FOR SALE: unassembled snowmen and igloos in the yard at my house...you pick up and put together. Shipping not available.


----------



## Lawanda (Jun 11, 2009)

LOL!!! No thanks, got plenty of my own!!  hehe


----------



## jdgray716 (Aug 8, 2008)

Yea, I am with you. I have had plenty. It's like, do people in Alaska need ice. LOL


----------



## greatcashmeres (Jul 13, 2008)

:applaud: :ROFL: :slapfloor:


----------



## AlaskaBoers (May 7, 2008)

jdgray716 said:


> have had plenty.
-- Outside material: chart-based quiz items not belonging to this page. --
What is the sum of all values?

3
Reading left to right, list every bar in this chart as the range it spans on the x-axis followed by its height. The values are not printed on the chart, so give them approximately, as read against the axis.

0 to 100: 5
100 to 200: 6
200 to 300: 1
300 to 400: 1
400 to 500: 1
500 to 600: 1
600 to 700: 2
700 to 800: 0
It's like, do people in Alaska need ice


actually, sure! :greengrin:

the Iditarod re-start is in Wasilla, but the last 8 years we didnt have enough snow to have it here so everyone drives another 30 miles up to Willow and re-starts on a river. 
Anchorage, where the first start is, always has plenty of snow since theyre right on the inlet.


----------



## Idahodreamer (Sep 19, 2009)

Let's do a little trade. 
Snowmen for mud.


----------



## kelebek (Oct 5, 2007)

that is hilarious - there was actually someone who put snow on ebay last year from our city!!!


----------



## liz (Oct 5, 2007)

:slapfloor: Hmmm....I like the "assembly required" pitch!
Looking alot like Crescent has done a good job with your head!


----------



## GotmygoatMTJ (Apr 25, 2009)

Hahahha! Weve had plenty but Ive never thought of this! Hilarious


----------



## toth boer goats (Jul 20, 2008)

Too funny...... :ROFL: :ROFL:


----------



## jberter (Jan 21, 2010)

:slapfloor: some assembly required,, tooooo cute, I like that. I have some snow for sale or give away to ,, about 2 foot of the stuff and I will not miss it when it's ALL gone..  Any news on that silly girl of yours that is holding out in the baby department??? Inquiring minds are wondering.. :whatgoat:


----------



## 4hmama (Jan 9, 2009)

SHE KIDDED! Check out the birth announcement page....


----------